Lo chef del Ristorante Del Cambio è Matteo Baronetto.
Che tipo di cucina propone il Ristorante Del Cambio?
Il ristorante propone una cucina che unisce la tradizione piemontese e italiana con un cuore contemporaneo e innovativo, puntando sulla qualità e sul sapore autentico dei piatti.
Quali sono alcuni piatti consigliati al Del Cambio?
Tra i piatti particolarmente apprezzati e menzionati figurano gli Scampi con mascarpone affumicato e purea di fagioli alla salvia, l'Insalata Piemontese, il Ramen in versione piemontese, il Riso con noce moscata, spinaci e ricci di mare, la Costoletta alla Milanese e il Soufflé alle nocciole.

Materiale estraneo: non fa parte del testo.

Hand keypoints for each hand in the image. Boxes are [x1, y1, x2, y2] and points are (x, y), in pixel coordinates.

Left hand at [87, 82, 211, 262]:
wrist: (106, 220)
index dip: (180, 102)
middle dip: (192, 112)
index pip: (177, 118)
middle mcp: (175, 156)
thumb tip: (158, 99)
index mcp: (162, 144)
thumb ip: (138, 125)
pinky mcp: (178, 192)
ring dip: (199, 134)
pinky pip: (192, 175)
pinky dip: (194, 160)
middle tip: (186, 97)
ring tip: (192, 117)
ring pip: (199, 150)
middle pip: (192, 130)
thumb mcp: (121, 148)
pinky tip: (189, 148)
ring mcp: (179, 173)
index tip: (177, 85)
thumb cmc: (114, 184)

Qual è la fascia di prezzo per un pasto al Del Cambio?
I menu degustazione vanno da 105 a 210 euro. La spesa à la carte si aggira intorno ai 130 euro.
Come descrivereste l'ambiente del Del Cambio?
L'ambiente, in particolare nella storica Sala Risorgimento, è elegante e sontuoso, caratterizzato da specchi e stucchi, con un forte richiamo alla storia sabauda e alla presenza di personaggi illustri come Cavour. Offre un'atmosfera di lusso discreto e storico.
È possibile scegliere dove sedersi nella Sala Risorgimento?
Sì, le coppie possono scegliere tra sedersi uno di fronte all'altro o fianco a fianco sui divanetti.
In conclusione, il Ristorante Del Cambio a Torino è molto più di un semplice luogo dove mangiare; è un'esperienza culturale, storica e, naturalmente, gastronomica di altissimo livello. Sotto la guida esperta e ispirata di Matteo Baronetto, la tradizione incontra la modernità in piatti che sono un inno al gusto e alla qualità. Un luogo dove tornare e ritornare, per celebrare occasioni speciali o semplicemente per il piacere di vivere un momento di pura eccellenza culinaria.